Bengaluru, Nov 17 (IANS) The central leadership of the BJP on Tuesday picked Mangaluru-based unsung party worker K. Narayan for the lone Rajya Sabha seat in Karnataka that is going for bypoll on December 1.
The BJP national leaders had surprised everyone in June when they picked Eranna Kadadi and Ashok Gasti, both unsung party workers till then, for the Rajya Sabha. Not many knew much about these two leaders then.
Both had been dedicated workers since their student days. Unfortunately, Gasti succumbed to Covid-19 almost two months ago. Since then the BJP leaders in the state strongly felt that the vacant RS seat should either go to Gasti’s widow Suma Gasti or to BJP leader Nirmal Surana, whom the party had appointed as national general secretary in-charge of Puducherry.
But the BJP national leaders again surprised all by picking Narayan, who runs a printing unit in Mangaluru, for the RS seat. For the last several years, he has been printing pamphlets of the Rashtriya Swayamsevak Sangh and its various affiliated units for free.
A senior RSS leader told IANS that it was unexpected that he would be picked for the RS seat.
“He has not only helped the RSS and other wings in printing pamphlets, but has also been a dedicated worker for years. He belongs to the Devanga (weaver) community, which is one of the neglected and miniscule backward class communities in the state like the Gasti community, which belongs to Savita Samaj (barber),” the RSS leader said.
Another BJP leader in the state unit told IANS that such selections at times are done to send a message to the people across the country.
“The media all along focussed on Suma, the widow of Ashok Gasti, and senior BJP leader Surana.
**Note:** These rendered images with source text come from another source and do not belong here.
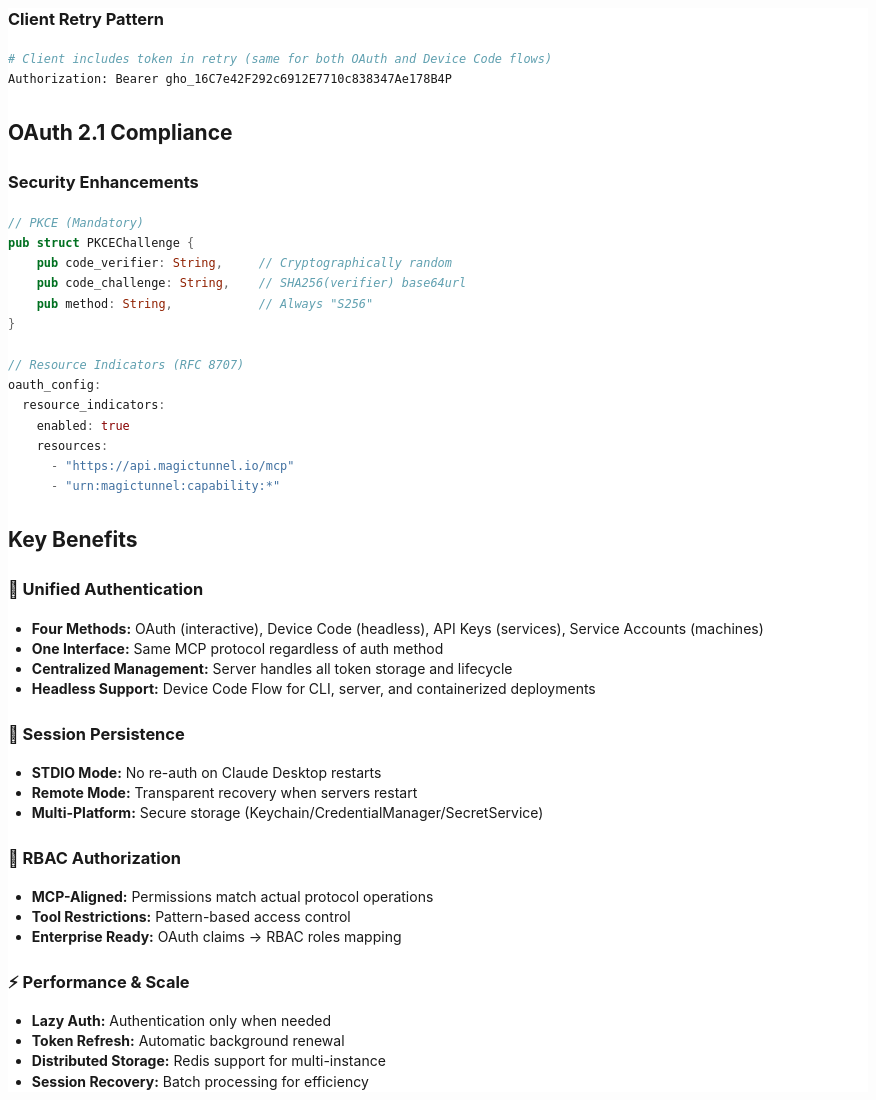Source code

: ### Client Retry Pattern
```bash
# Client includes token in retry (same for both OAuth and Device Code flows)
Authorization: Bearer gho_16C7e42F292c6912E7710c838347Ae178B4P
```

## OAuth 2.1 Compliance

### Security Enhancements
```rust
// PKCE (Mandatory)
pub struct PKCEChallenge {
    pub code_verifier: String,     // Cryptographically random
    pub code_challenge: String,    // SHA256(verifier) base64url
    pub method: String,            // Always "S256"
}

// Resource Indicators (RFC 8707)
oauth_config:
  resource_indicators:
    enabled: true
    resources:
      - "https://api.magictunnel.io/mcp"
      - "urn:magictunnel:capability:*"
```

## Key Benefits

### **🔐 Unified Authentication**
- **Four Methods:** OAuth (interactive), Device Code (headless), API Keys (services), Service Accounts (machines)
- **One Interface:** Same MCP protocol regardless of auth method
- **Centralized Management:** Server handles all token storage and lifecycle
- **Headless Support:** Device Code Flow for CLI, server, and containerized deployments

### **🔄 Session Persistence** 
- **STDIO Mode:** No re-auth on Claude Desktop restarts
- **Remote Mode:** Transparent recovery when servers restart
- **Multi-Platform:** Secure storage (Keychain/CredentialManager/SecretService)

### **🎯 RBAC Authorization**
- **MCP-Aligned:** Permissions match actual protocol operations
- **Tool Restrictions:** Pattern-based access control
- **Enterprise Ready:** OAuth claims → RBAC roles mapping

### **⚡ Performance & Scale**
- **Lazy Auth:** Authentication only when needed
- **Token Refresh:** Automatic background renewal
- **Distributed Storage:** Redis support for multi-instance
- **Session Recovery:** Batch processing for efficiency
But by picking Narayan, the national BJP leaders sent a loud and clear message that they do not encourage dynastic politics by rejecting Suma’s candidature, while Surana did not belong to the backward classes, hence his candidature may have been overlooked this time,” he said.
Narayan has been working with the RSS and its affiliated wings for more than three decades and his work in tribal areas and with backward classes communities, especially among school students, is what sets him apart from his peers in Mangaluru.